Although I couldn’t articulate at the time why it was that my own country creeped me out so much, my post-college abandonment of the US in favour of international wandering taught me that the world didn’t have to be such a hostile and alienating place.

Whether I was being given a ride while hitchhiking in Lebanon or a place to sleep by peasant farmers in Colombia, an invigorating sense of human community came to supplant the toxic culture of competition and soul-crushing consumerism that passes for life in the US. I ditched the anxiety meds.

Obviously, other countries have issues, too, and most people don’t have the massive privilege of sorting themselves out psychologically by gallivanting around the globe.

But as we mark World Mental Health Day on October 10, it’s worth reflecting on the mental health dangers posed by the US’s increasingly globalised brand of neoliberal capitalism.

According to a White House fact sheet released in March 2022, the country faces an “unprecedented mental health crisis among people of all ages”, with two out of every five adults reporting symptoms of depression or anxiety. The national mental health landscape has deteriorated considerably on account of the coronavirus pandemic, although the pre-pandemic situation was already bad enough. In 2019, for example, one out of three high school students and a full 50 percent of female students reported experiencing “persistent feelings of sadness or hopelessness”. The fact sheet noted that “Black and Brown communities are disproportionately undertreated” even as their rates of mental illnesses rise which pretty much sounds like business as usual in the supposedly egalitarian “land of the free”. To be sure, institutionalised discrimination and mass racial incarceration aren’t exactly great for mental health either.

Regarding the pernicious mental effects of social media, meanwhile, the White House stressed that online platforms should “be required to prioritise and ensure the health, safety and well-being of children and young people above profit and revenue”.

Which brings us to the following conundrum: The capitalist system to which the US government is inextricably wedded not only prioritises profit over human health and wellbeing, it actively thrives on the extraction of corporate revenue from human malaise and torment. Just ask the pharmaceutical industry.

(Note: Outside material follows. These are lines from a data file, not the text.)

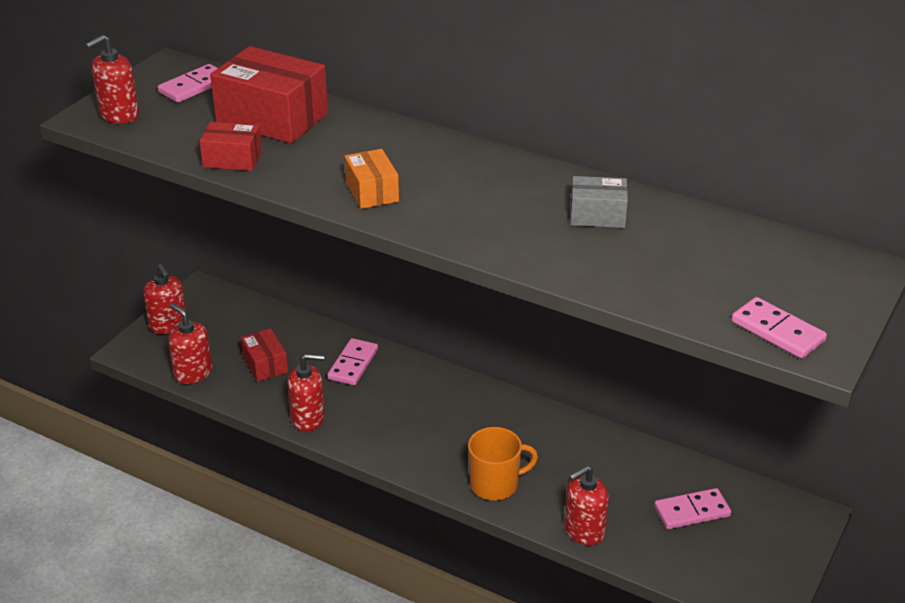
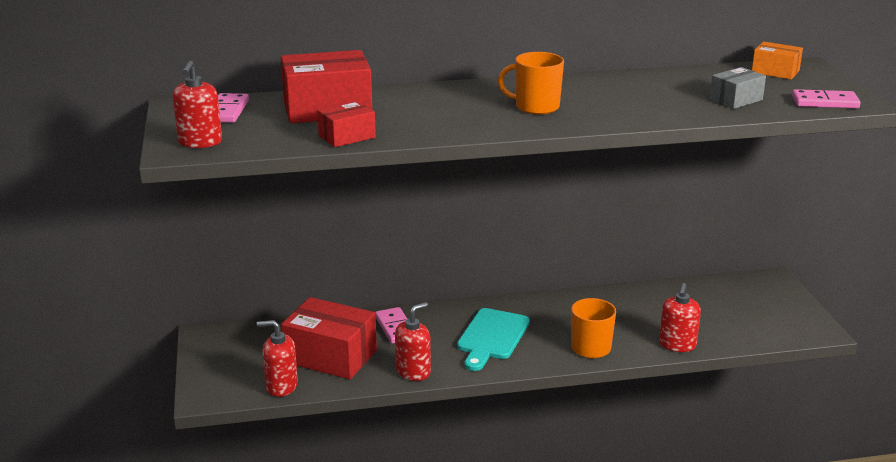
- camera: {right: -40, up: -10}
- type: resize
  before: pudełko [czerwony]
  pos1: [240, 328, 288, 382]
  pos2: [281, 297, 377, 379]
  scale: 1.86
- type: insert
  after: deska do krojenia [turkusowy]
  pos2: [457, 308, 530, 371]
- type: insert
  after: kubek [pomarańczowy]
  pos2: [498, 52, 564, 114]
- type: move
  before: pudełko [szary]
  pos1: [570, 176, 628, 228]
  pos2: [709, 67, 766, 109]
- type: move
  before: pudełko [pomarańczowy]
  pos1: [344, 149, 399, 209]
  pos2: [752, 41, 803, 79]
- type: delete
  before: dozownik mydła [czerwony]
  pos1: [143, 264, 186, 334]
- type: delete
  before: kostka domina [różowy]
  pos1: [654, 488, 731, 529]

The formula is simple. Neoliberalism breeds psychological distress by working to obliterate solidarity, the very essence of humanity, while converting the right to physical and mental health care into an exclusive and costly endeavour – an arrangement that only aggravates mental health stressors for those of lesser socioeconomic means.

This is not to say that rich people don’t struggle with psychiatric disorders. Various studies have found that CEOs are disproportionately likely to be psychopaths.

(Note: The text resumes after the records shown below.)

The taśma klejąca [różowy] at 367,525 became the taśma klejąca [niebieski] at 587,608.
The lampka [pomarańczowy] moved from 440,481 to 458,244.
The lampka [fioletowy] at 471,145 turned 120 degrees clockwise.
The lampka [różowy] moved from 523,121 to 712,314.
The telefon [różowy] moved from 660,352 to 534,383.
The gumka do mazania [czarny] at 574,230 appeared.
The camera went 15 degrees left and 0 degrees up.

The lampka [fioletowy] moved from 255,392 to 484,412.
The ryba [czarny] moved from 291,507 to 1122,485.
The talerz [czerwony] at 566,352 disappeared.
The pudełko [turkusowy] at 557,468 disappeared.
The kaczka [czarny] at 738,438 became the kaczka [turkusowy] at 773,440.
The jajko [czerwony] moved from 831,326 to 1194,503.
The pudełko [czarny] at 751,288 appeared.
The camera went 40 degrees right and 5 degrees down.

And while depression, anxiety and despair are completely rational reactions to an inhuman environment – and a world that capitalism is rapidly propelling towards ecological annihilation – US drug companies have pushed pathologising psychological turmoil as an individual defect rather than a result of societal context.

Relatedly, the arms industry, another pillar of US capitalism, perpetuates its own vicious cycle of lucrative catastrophe, devastating communities at home and abroad as it wages war on human empathy.

In a 2021 peer-reviewed research paper, Baltimore-based psychiatrist Anna Zeira wrote about the disturbing mental health repercussions of neoliberal capitalism in the US, characterised by severe inequality and the “disempowerment of workers”. She noted that recent years have witnessed “dramatic rises” in suicides as well as deaths from alcoholism and drug overdoses. Indeed, between 1991 and 2017, there was a 73 percent increase in suicide attempts among Black adolescents.

Zeira recalled how Black men demanding racial justice during the Civil Rights era were described by certain American doctors as “delusional and paranoid”. Her point: People upset by the “status quo” are often “labeled as mentally ill”.

This October 10, as capitalism proceeds to wreak havoc on mental health across the US and beyond, it’s critical to acknowledge that the status quo is not only abnormal, it’s downright sick.

The views expressed in this article are the author’s own and do not necessarily reflect Al Jazeera’s editorial stance.